No último dia de dezembro, um homem foi espancado pela polícia quando saiu de casa para comprar bolinhos para a família - outras fontes dizem que saiu de casa para ir levar os alimentos a familiares isolados. Foi visto pela polícia e espancado por dois agentes. O caso foi filmado e entre as agressões e a comida espalhada no chão germinou a indignação das redes sociais. O caso ficou conhecido e os dois agentes foram suspensos e multados, em 200 yuan cada (cerca de 30 euros).
Pedalou 10 horas em bicicleta de aluguer para fugir ao confinamento
Um homem tentou fugir ao confinamento obrigatório decretado a 22 de dezembro em Xian. Usou uma bicicleta pública, alugada na rua, e pedalou cerca de 10 horas para regressar à terra natal, a cerca de 90 quilómetros, conta o WSJ. Esforço inglório, foi apanhado pela polícia e devolvido à procedência, sem registo (vídeo, pelo menos) de qualquer agressão ou retaliação policial. Foi colocado em quarentena e multado em 200 yuans (cerca de 30 euros), por violar as regras de prevenção da covid-19.

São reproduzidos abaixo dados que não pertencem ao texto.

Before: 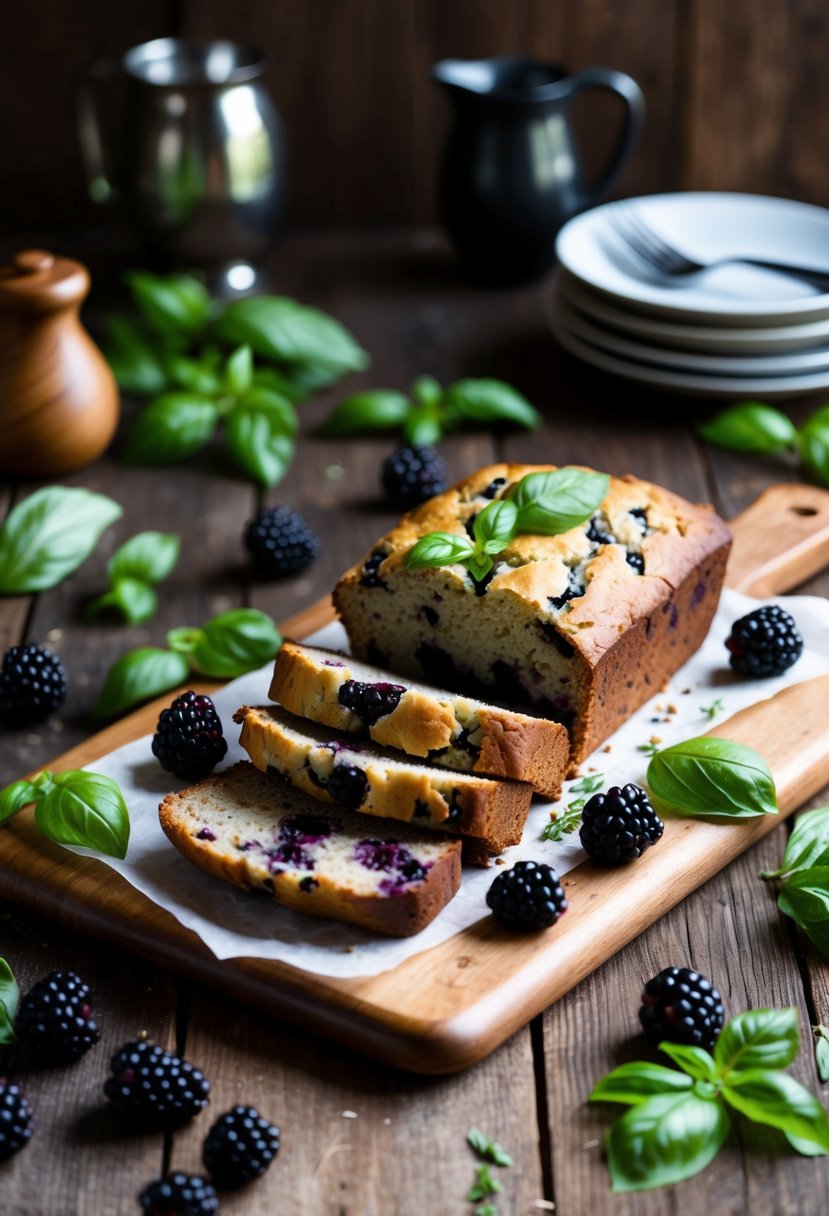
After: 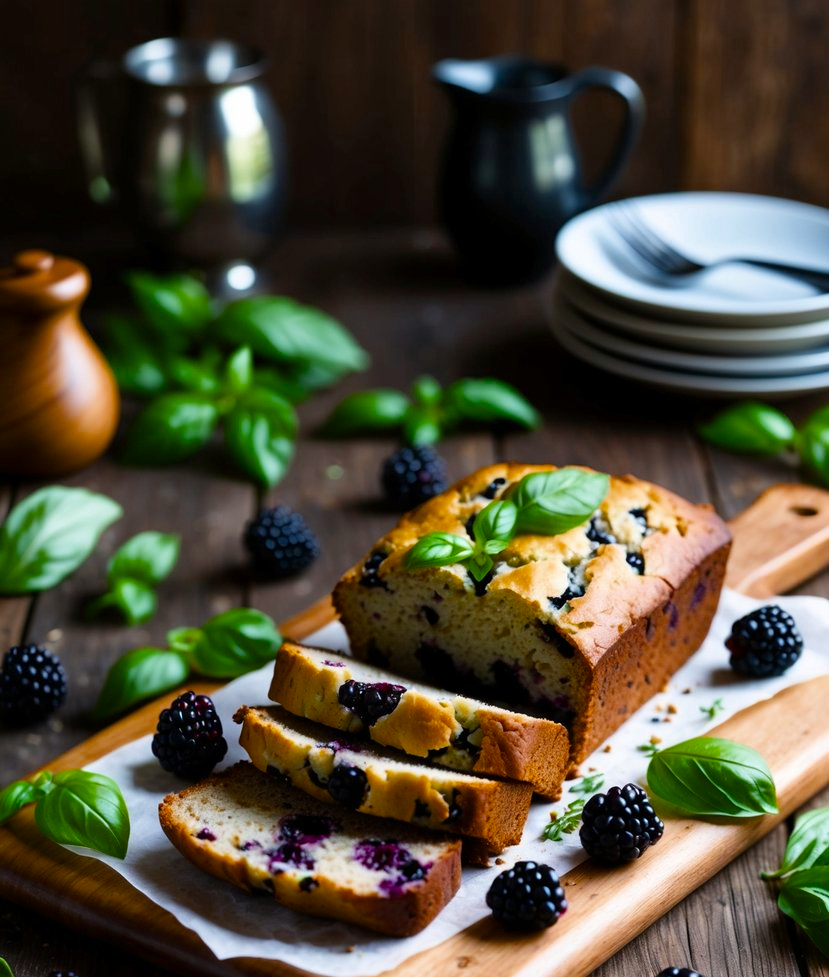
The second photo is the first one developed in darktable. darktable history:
crop: bottom 19.574%
color balance rgb: shadows lift › chroma 0.946%, shadows lift › hue 112.17°, perceptual saturation grading › global saturation 16.515%, global vibrance 16.213%, saturation formula JzAzBz (2021)
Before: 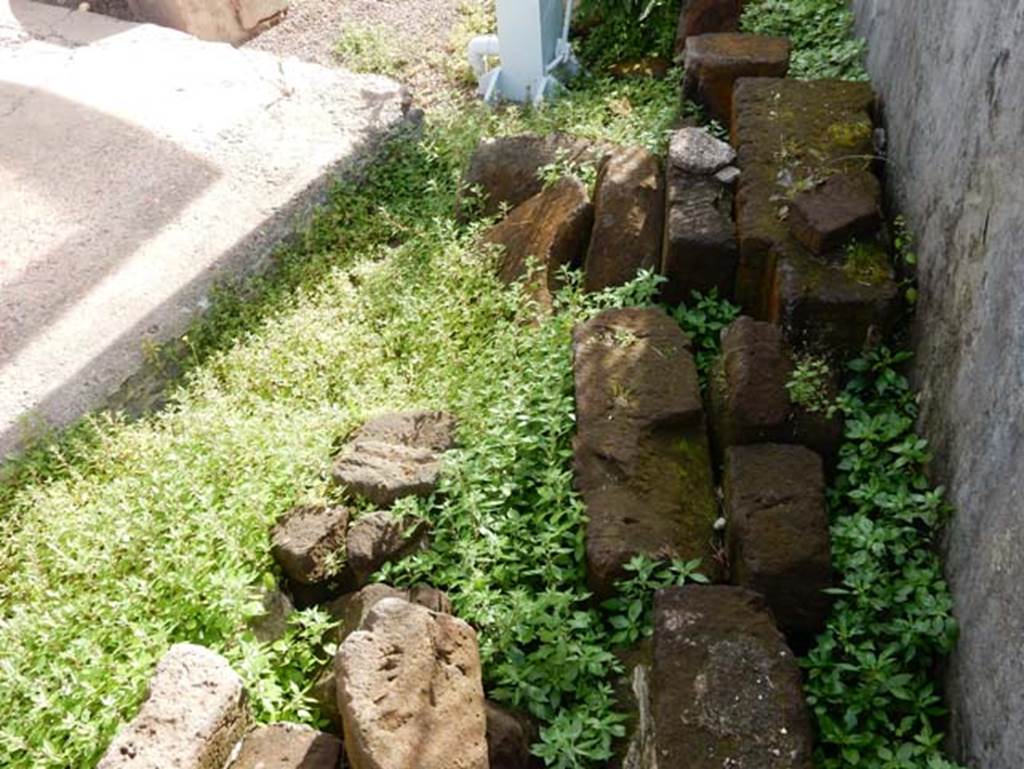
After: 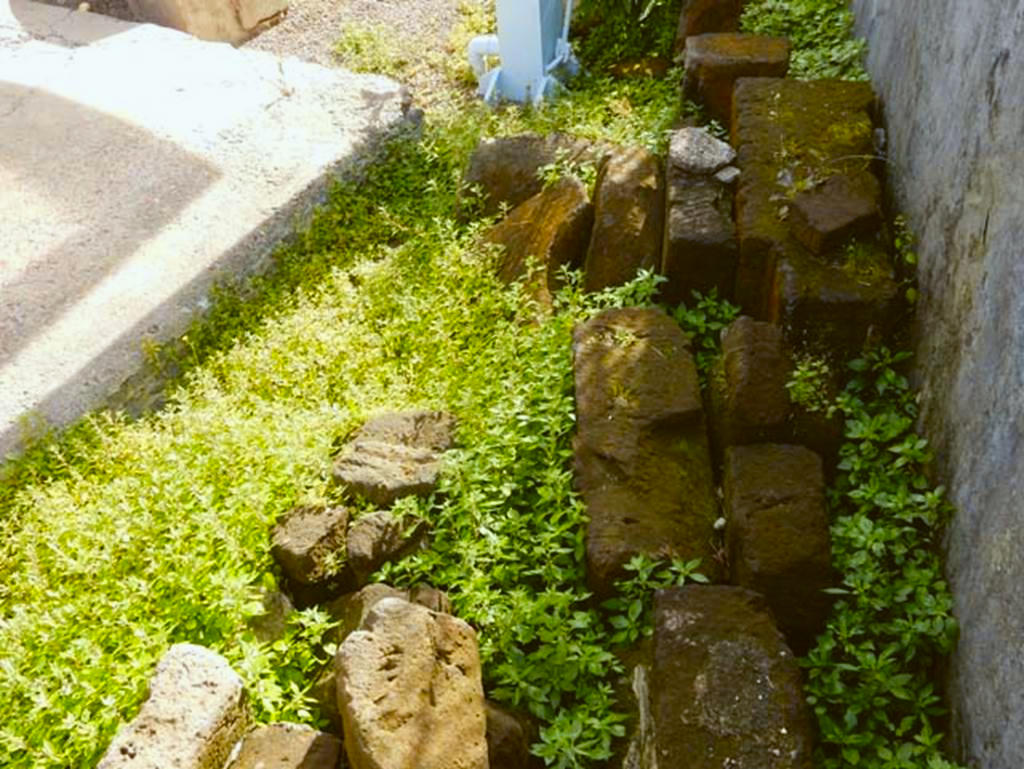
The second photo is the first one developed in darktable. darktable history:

Polícia bom, confinamento mau
Os meios de comunicação estatal divulgaram o vídeo de uma criança a ser levada de emergência pela polícia para um hospital, depois de a mãe se queixar que a menina, com leucemia, não tinha feito o tratamento devido às regras do confinamento obrigatório e estava com dificuldades para respirar.
Números
10 milhões - Foi ordenada uma terceira ronda de testes em massa em Xian. As autoridades locais dizem que têm capacidade para fazer o teste da zaragatoa a 10 milhões de pessoas em sete horas, o suficiente para analisar toda a população portuguesa num dia de trabalho (jornada semanal de 35 horas). E, dizem, que processam três milhões de resultados em apenas 12 horas.
40 mil - São pelo menos 387 - e a tendência é de aumentar - o número de centro de quarentena instalados no exterior da cidade de Xian. Dados oficiais, na segunda-feira havia 40 mil pessoas em isolamento naquelas instalações criadas para conter a progressão da covid-19.

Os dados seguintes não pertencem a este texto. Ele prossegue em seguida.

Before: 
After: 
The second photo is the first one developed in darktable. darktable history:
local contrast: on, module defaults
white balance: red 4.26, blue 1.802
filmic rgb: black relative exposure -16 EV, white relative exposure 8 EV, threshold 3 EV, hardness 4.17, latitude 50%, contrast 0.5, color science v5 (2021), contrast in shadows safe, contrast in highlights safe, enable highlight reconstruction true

1,7 milhões - Na cidade de Yuzhou, foi ordenado um confinamento que afeta os cerca de 1,7 milhões de habitantes daquele povoado da província de Henan.
710 milhões - A China vacinou cerca de 85% dos 1200 milhões de habitantes (cerca de 710 milhões de pessoas) contra a covid-19, segundo dados do site "O Nosso Mundo em Dados", embora as vacinas chinesas sejam consideradas menos eficazes.
4636 - Oficialmente, a China registou pouco mais de 103 mil casos de covid-19 desde que a doença foi considerada uma epidemia, há dois anos. Nesse período, números do governo chinês, morreram 4636 pessoas - o último óbito foi reportado há 11 meses.
30 - O número total de pacientes ativos com covid-19 na China continental é de 3282, dos quais 30 internados em estado grave.